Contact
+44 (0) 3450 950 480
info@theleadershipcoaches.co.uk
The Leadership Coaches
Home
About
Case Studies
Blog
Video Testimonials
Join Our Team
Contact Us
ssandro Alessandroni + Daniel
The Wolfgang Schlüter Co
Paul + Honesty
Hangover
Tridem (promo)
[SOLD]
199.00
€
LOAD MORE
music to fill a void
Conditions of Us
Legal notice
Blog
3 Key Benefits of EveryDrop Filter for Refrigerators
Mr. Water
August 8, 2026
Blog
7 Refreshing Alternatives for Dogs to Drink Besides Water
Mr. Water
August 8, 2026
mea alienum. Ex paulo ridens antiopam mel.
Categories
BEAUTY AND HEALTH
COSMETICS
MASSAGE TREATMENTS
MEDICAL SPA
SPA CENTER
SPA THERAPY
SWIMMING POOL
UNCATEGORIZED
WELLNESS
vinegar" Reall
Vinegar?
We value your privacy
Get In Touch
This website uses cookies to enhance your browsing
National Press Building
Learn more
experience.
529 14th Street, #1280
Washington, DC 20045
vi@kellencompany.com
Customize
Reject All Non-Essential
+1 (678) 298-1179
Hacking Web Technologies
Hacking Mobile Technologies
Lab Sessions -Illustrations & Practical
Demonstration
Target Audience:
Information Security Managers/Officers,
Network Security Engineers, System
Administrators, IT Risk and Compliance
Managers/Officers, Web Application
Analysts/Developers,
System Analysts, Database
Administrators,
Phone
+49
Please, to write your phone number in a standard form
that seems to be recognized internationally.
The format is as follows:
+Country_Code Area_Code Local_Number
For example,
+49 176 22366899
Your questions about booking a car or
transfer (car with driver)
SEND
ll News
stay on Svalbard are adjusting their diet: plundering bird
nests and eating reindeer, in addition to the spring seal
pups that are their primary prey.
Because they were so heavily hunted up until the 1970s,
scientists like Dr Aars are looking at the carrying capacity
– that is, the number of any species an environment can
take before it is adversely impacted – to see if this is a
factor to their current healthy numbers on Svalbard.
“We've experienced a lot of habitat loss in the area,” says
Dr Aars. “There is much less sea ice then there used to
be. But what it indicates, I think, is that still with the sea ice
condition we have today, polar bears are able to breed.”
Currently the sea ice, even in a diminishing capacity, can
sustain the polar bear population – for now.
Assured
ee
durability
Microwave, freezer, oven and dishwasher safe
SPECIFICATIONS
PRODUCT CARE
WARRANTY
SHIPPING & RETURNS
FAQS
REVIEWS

# # # #

EXERCISE OBJECTIVE:
Please copy the listing word for word, from its first line through the line containing "Conditions of Us", both included.

SOLUTION FOR THIS EXERCISE:
Contact
+44 (0) 3450 950 480
info@theleadershipcoaches.co.uk
The Leadership Coaches
Home
About
Case Studies
Blog
Video Testimonials
Join Our Team
Contact Us
ssandro Alessandroni + Daniel
The Wolfgang Schlüter Co
Paul + Honesty
Hangover
Tridem (promo)
[SOLD]
199.00
€
LOAD MORE
music to fill a void
Conditions of Us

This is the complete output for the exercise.